Машина поднялась на холм и остановилась. Там среди деревьев с по-летнему пыльной листвой стоял во всей своей изящной простоте прекрасный старый дом.

– О, – вскричала Лаура, – как же нам сказать об этом Тому?

В холле их ждал лишь Граф, дремавший на прохладном полу. Он приподнял голову, взглянул на них и снова погрузился в ленивую дремоту. Том оставил на столе записку.

"Ушел с Тимми кататься на велосипеде. Вернемся около пяти".

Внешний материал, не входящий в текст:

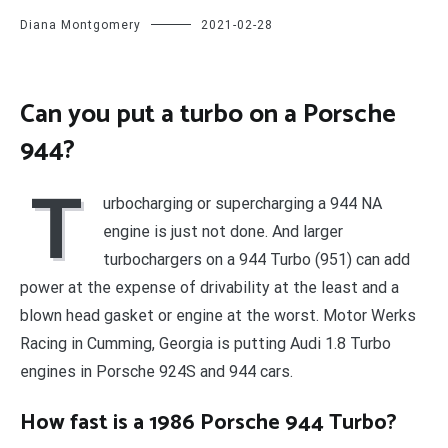
Diana Montgomery
2021-02-28
Can you put a turbo on a Porsche
944?
T
urbocharging or supercharging a 944 NA
engine is just not done. And larger
turbochargers on a 944 Turbo (951) can add
power at the expense of drivability at the least and a
blown head gasket or engine at the worst. Motor Werks
Racing in Cumming, Georgia is putting Audi 1.8 Turbo
engines in Porsche 924S and 944 cars.
How fast is a 1986 Porsche 944 Turbo?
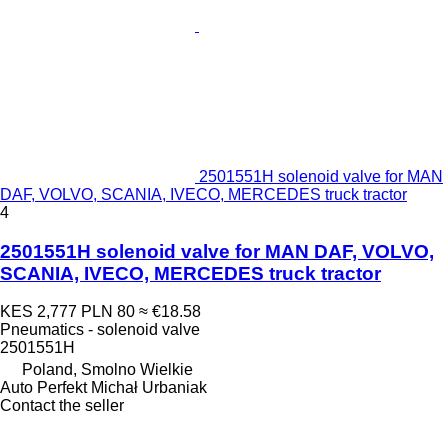
2501551H solenoid valve for MAN
DAF, VOLVO, SCANIA, IVECO, MERCEDES truck tractor
4
2501551H solenoid valve for MAN DAF, VOLVO,
SCANIA, IVECO, MERCEDES truck tractor
KES 2,777
PLN 80
≈ €18.58
Pneumatics - solenoid valve
2501551H
Poland, Smolno Wielkie
Auto Perfekt Michał Urbaniak
Contact the seller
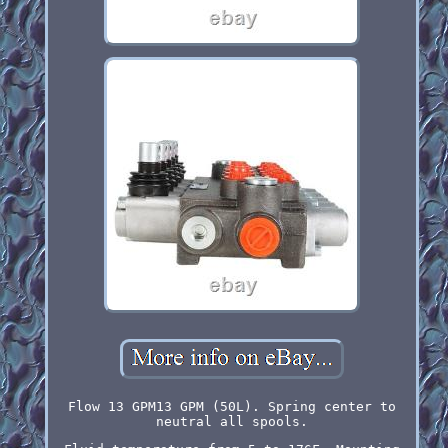
Flow 13 GPM13 GPM (50L). Spring center to
neutral all spools.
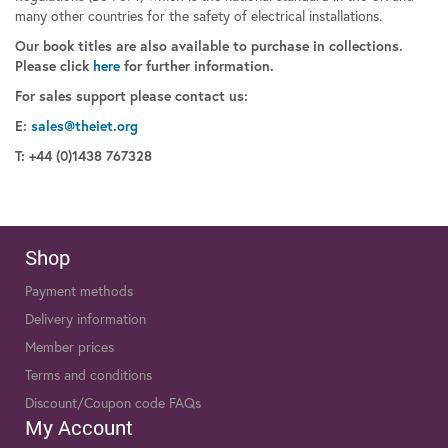
many other countries for the safety of electrical installations.
Our book titles are also available to purchase in collections.
Please click
here
for further information.
For sales support please contact us:
E:
sales@theiet.org
T: +44 (0)1438 767328
Shop
Payment methods
Delivery information
Member prices
Terms and conditions
Discount/Coupon code FAQs
My Account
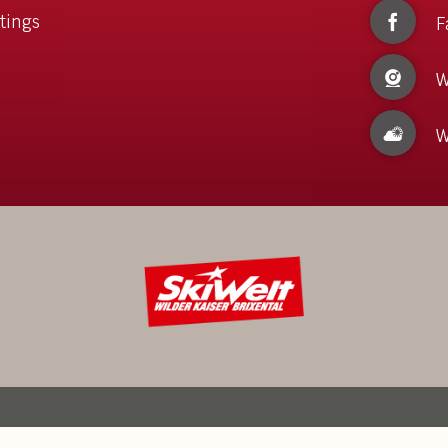
tings
F
W
W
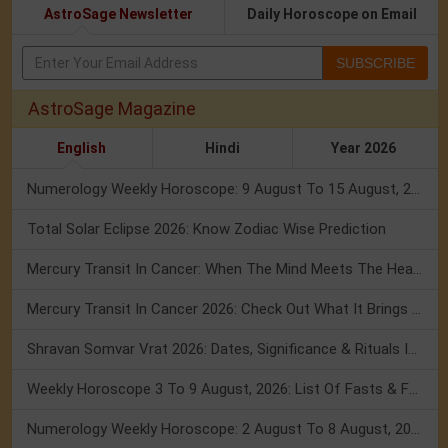
AstroSage Newsletter
Daily Horoscope on Email
SUBSCRIBE
AstroSage Magazine
English
Hindi
Year 2026
Numerology Weekly Horoscope: 9 August To 15 August, 2026
Total Solar Eclipse 2026: Know Zodiac Wise Prediction
Mercury Transit In Cancer: When The Mind Meets The Heart!
Mercury Transit In Cancer 2026: Check Out What It Brings For You
Shravan Somvar Vrat 2026: Dates, Significance & Rituals In August
Weekly Horoscope 3 To 9 August, 2026: List Of Fasts & Festivals
Numerology Weekly Horoscope: 2 August To 8 August, 2026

Увидев знакомый почерк, такой же размашистый, как и походка сына, Лаура оцепенела. Исчезло ее негодование, ее беспокойство по поводу взглядов сына, тревога за его будущее, исчезло все. Остался один страх. Это был конец, она словно оказалась на краю бездонной пропасти.

Она стояла у окна, прижавшись лбом к стеклу. Слезы застилали ей глаза и за окном она видела лишь расплывчатую зеленую дымку. Плечи ее тряслись.

За ее спиной Бэд вышагивал по комнате. От его тяжелых шагов дрожали и позвякивали подвески на люстре. Он стонал и бормотал что-то.

– Посмотри, посмотри на него.

Она знала, что он держит фотографию Тома, но не обернулась.

– Сильный, умный. Лицо прямо сияет. Превосходный образец американского юноши. И они говорят, что он не наш. Господи, ни за что в это не поверю. Не могу поверить. Мне хочется… Мы заслужили, по крайней мере, одного здорового ребенка, черт возьми, мы заслужили это.

При этих словах Лаура повернулась и уставилась на мужа взглядом, в котором безошибочно угадывалась ярость.

– Нет, нет, это не значит, что я не люблю Тимми, – поспешно воскликнул Бэд. – Да ты и сама знаешь. Но Том – моя правая рука. Он… – И Бэд зарыдал над фотографией.

Жалость к нему смешивалась у Лауры с отвращением, вызванным словами "по крайней мере, одного здорового ребенка". Если бы тот другой мальчик, Питер Кроуфильд, остался с ними, тогда у них было бы двое больных детей. И что тогда делал бы Бэд?

Так они и стояли, оцепенев от ужаса, подобно людям, ожидающим, когда хирург выйдет из операционной и сообщит о результатах операции. "Я должна взять себя в руки", – подумала Лаура. Вот уже три дня они располагали неоспоримыми фактами и три дня, ворочаясь по ночам в постели, заламывая руки и втайне проливая слезы, она повторяла про себя: "Я должна взять себя в руки. Мне нужно с кем-то поговорить. Что если я схожу с ума?" Было ясно, что им обоим необходимы совет и поддержка, которые помогли бы пережить свалившуюся на них беду. Но Бэд ни о чем подобном и слышать не хотел.